RTI Rules for Other Countries
Japan
Law concerning the Disclosure of Information held by Administrative Organs
The legislation was adopted in 1999, but was to come into effect only in April 2001. It is argued that the two years gap was to enable the government to prepare its administrative mechanism for compliance with the procedures of the legislation.
The legislation seeks to ensure that the government is accountable to the people for its various operations, and to contribute to the promotion of a fair and democratic administration that is subject to the people’s accurate understanding and criticism.
The law is applicable to defined “administrative organs”. Organs within the Cabinet or organs under the jurisdiction of the Cabinet; organs defined in the National Government Organization Law (1948); certain organizations designated by Cabinet Order and the Board of Audit, are specified as administrative organs. The right of access is to administrative documents. The administrative document must have been prepared or obtained during the course of the duties by an employee of the organization.
Any person can make a request for disclosure of documents to the head of the administrative organization. The requester can be a corporation or other group, apart from individuals. The head of the organization is bound to assist the requester in making the request.
Six (6) exemptions (non-disclosure information) clauses are contained in one provision. Personal information of an individual; trade secrets and commercial information of a corporation or other entity (excluding the State and local public entities) or an individual; information voluntarily provided to an administrative organization with the condition that it will not be made public, are the first exemptions. But if this information is needed to protect a person’s life, health, livelihood, or property has to be disclosed. What come next are the standard exemptions related to information posing a risk to the security of the State; international relations; prevention, suppression or investigation of crimes; frank exchange of opinions or the neutrality of decision making in the internal process of the government (including interaction between organs of the State or local public entities) and the proper performance of affairs or business conducted by an organ of the State or local public entity.
If it is deemed by the head of the organization that particular public interest necessitates the disclosure of the information, the exempted information can be disclosed. Further, the exempted information can be severed from the document if it is easily excludable and if a meaningful document is remaining after the information is separated.

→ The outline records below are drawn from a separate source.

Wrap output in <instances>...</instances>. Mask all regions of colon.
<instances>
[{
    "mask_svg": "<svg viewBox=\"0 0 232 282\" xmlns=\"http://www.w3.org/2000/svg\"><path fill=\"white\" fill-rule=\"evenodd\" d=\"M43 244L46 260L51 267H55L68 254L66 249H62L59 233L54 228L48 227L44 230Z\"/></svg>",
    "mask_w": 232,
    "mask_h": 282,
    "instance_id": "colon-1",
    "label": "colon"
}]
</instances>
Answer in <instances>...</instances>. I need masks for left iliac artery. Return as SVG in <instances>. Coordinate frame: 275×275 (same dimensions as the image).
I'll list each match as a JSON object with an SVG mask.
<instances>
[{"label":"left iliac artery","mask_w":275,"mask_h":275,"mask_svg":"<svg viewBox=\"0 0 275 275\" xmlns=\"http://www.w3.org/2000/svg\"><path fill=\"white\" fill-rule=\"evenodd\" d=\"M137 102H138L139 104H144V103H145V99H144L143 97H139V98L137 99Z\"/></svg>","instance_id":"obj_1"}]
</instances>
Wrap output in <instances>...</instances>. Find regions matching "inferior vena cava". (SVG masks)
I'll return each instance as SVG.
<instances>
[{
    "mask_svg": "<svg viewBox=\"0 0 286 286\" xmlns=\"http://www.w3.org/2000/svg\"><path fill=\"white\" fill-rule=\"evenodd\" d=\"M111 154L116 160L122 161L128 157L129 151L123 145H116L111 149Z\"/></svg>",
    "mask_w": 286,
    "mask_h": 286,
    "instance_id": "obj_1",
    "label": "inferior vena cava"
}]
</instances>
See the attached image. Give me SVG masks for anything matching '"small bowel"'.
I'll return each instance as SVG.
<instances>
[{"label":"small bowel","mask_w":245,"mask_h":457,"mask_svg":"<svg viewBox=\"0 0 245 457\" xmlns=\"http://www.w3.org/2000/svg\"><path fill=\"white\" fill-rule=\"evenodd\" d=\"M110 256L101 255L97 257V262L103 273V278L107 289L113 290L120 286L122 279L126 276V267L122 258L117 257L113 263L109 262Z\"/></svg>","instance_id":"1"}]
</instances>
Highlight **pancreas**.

The decision on the request has to be made within thirty (30) days from the day the request is received. The time limit is extendable, if justifiable grounds exist, to a total of sixty (60) days. In case it is not possible to comply within this period of sixty (60) days also, because of the sheer bulk of documents to be processed, then access has to be provided for as much as is ready within the sixty (60) days and the rest has to be provided within a reasonable period which has to be specified to the requester when the part access is given. There is scope for third party representation before a decision is made.
Fees is required for making the disclosure request and the maybe additionally required for the implementation of disclosure. The fees has to be within the actual expenses incurred by the organization and consideration has to be given to make it as affordable as possible. Importantly, the legislation provides that the fees can be waived or reduced if the head of the organization deems that there is economic hardship or other special reason existing.
One appeal is decided by the Information Disclosure Review Board after reference from the head of the concerned organization. The law provides for the establishment, composition, members, their terms and conditions, the working of the Review Board, the powers of the Board and the management of the Board. There is a bar to further appeals beyond the Review Board under the Administrative Complaint Investigation Law. But law suits may be filed against a decision of disclosure by the Board or head of the organization to the district courts or to the court as provided by the Administrative Case Litigation Law.
There is no individual accountability for the information provider. No penal provision are provided against any erring head of the department for intentionally denying (or causing to deny) access to information by concealing documents or fraudulently tampering with the documents. To the contrary the only penal provision of the law is for penalizing members of the Review Board who do not keep the secrets that they come across during the course of their duty.
At the level of the organization the management of the administrative documents lies with the head of the organization. Above this is the Director-General of the Management and Coordination Agency who is responsible overall to secure the smooth application of the law by collecting, arranging and publishing a summary of the reports of the state of enforcement of the law by the organizations.